第123話 出禁とかあるんだ

 まぁまぁの安ホテルでバイトしている。

「風呂掃除行ったら人が入ってるんだけど」

 一応、大浴場は時間が決まっている。

 その時間で清掃するのだ。

 塩素は壊れているので濃度は0であるのだが…清掃はしなければならないらしい。

 馬鹿ホテルの優先順序は理解に苦しむが、見た目は綺麗にしておいて、中身は雑菌だらけでいいということらしい。

 それはさておき、たまにいるのだ、ほとんど外人なのだが…今回は日本人の女性、60代と30代くらいの親子である。

「出禁の客らしいよ」

「なんで出禁なのに宿泊できたの?」

「なんかフロントが受けちゃったみたい」

「ヒマだから出禁でも入れちゃうみたいな?」

「さぁ…なんか時間外に勝手に入って、ぬるいだのと文句言ってたんだって」

「さすが出禁…」

 とにかく常識がないようで、こんなレベルのホテルですら出禁指定されちゃうのだ。

 そして翌日、

「あの出禁客、12:00までいるんだって」

 別料金で12:00まで入れるのだ。

「文句ばっかり言うくせに長居するんだな」

「ホントはもう一泊するつもりだったみたいだけど出されるみたい」

「最初から取らなきゃいいのに…」

「凄かったよ、冷蔵庫には朝食会場から勝手に持ち込んだ食料が投げ込まれ、浴衣の袖からは無料の味付け海苔が大量に出てきたそうだ。
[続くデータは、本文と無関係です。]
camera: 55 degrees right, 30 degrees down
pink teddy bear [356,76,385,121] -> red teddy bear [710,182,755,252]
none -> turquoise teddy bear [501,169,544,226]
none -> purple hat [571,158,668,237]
 喰わないのに、タダとか聞くと漁りだすタイプ…親子でだ。

(なんか『通』みたい…)


 正面玄関でチラッと見かけたけど、まぁ…そんな顔してるわと思った。


 ちなみに出禁客はラブホの場合はハッキリと言われる。

 ホテルは満室ですと断られるそうです。

 心当たりがある方、出禁指定されてますよ。